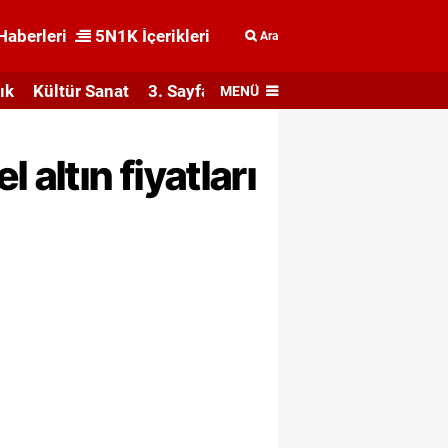
Haberleri
5N1K İçerikleri
Ara
ık
Kültür Sanat
3. Sayfa
MENÜ
altın fiyatları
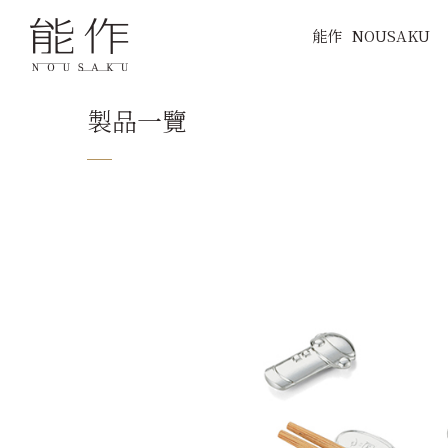
能作
NOUSAKU
製品一覽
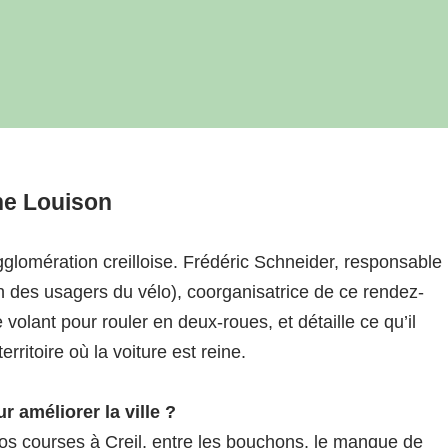
ane Louison
gglomération creilloise. Frédéric Schneider, responsable
n des usagers du vélo), coorganisatrice de ce rendez-
 volant pour rouler en deux-roues, et détaille ce qu’il
ritoire où la voiture est reine.
r améliorer la ville ?
vos courses à Creil, entre les bouchons, le manque de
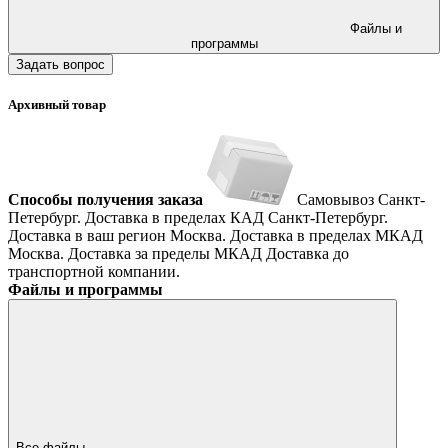
Файлы и
программы
Задать вопрос
Архивный товар
Способы получения заказа
Самовывоз
Санкт-
Петербург. Доставка в пределах КАД
Санкт-Петербург.
Доставка в ваш регион
Москва. Доставка в пределах МКАД
Москва. Доставка за пределы МКАД
Доставка до
транспортной компании.
Файлы и программы
Все файлы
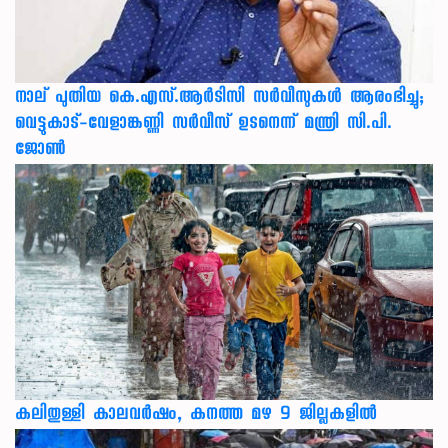
നാല് പുതിയ കെ.എസ്.ആർടിസി സർവീസുകൾ ആരംഭിച്ചു;
വെട്ടുകാട്-വേളാങ്കണ്ണി സർവീസ് ഉടനെന്ന് മന്ത്രി സി.പി.
ജോൺ
കലിതുള്ളി കാലവർഷം, കനത്ത മഴ 9 ജില്ലകളിൽ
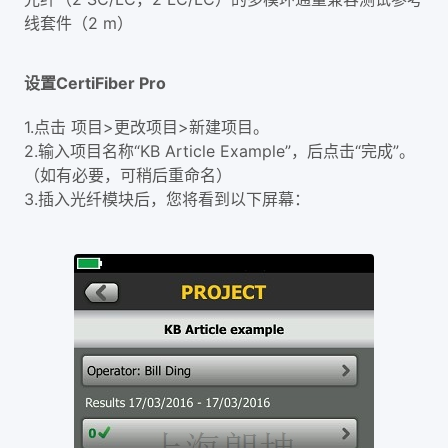
线套件（2 m）
设置CertiFiber Pro
1.点击 项目>更改项目>新建项目。
2.输入项目名称“KB Article Example”，后点击“完成”。
（如有必要，可稍后重命名）
3.插入光纤模块后，您将看到以下屏幕：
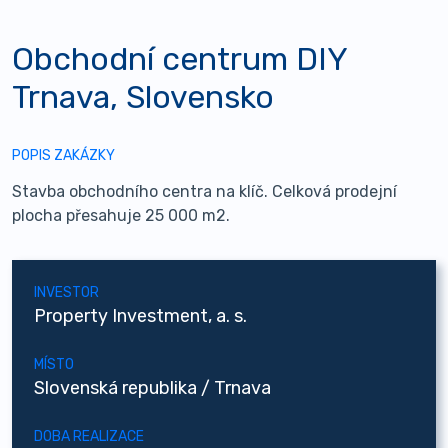
Obchodní centrum DIY
Trnava, Slovensko
POPIS ZAKÁZKY
Stavba obchodního centra na klíč. Celková prodejní
plocha přesahuje 25 000 m2.
INVESTOR
Property Investment, a. s.
MÍSTO
Slovenská republika / Trnava
DOBA REALIZACE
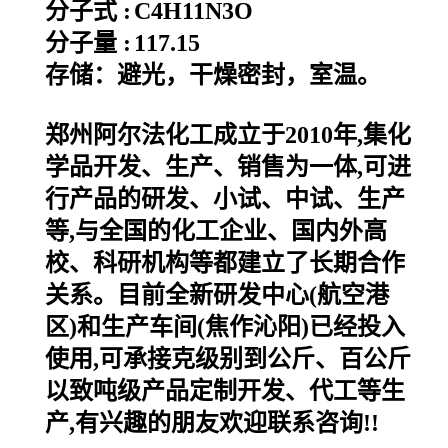
分子式 :
C4H11N3O
分子量 :
117.15
存储：避光，干燥密封，室温。
郑州阿尔法化工成立于2010年,集化
学品开发、生产、销售为一体,可进
行产品的研发、小试、中试、生产
等,与全国的化工企业、国内外高
校、科研机构等都建立了长期合作
关系。目前全新研发中心(航空港
区)和生产车间(焦作沁阳)已经投入
使用,可承接克级别到公斤、百公斤
以致吨级产品定制开发、代工等生
产,有兴趣的朋友欢迎联系咨询!!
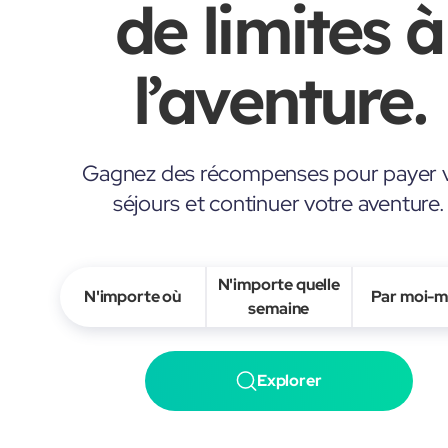
de limites à
l’aventure.
Gagnez des récompenses pour payer 
séjours et continuer votre aventure.
N'importe quelle
N'importe où
Par moi-
semaine
Explorer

----

▶ _REQUIRED ACTION_
Tally the lines of the records that contain the string "Петербург" and reply with only that number.

▶ _SOLUTION FOR THIS EXERCISE_
2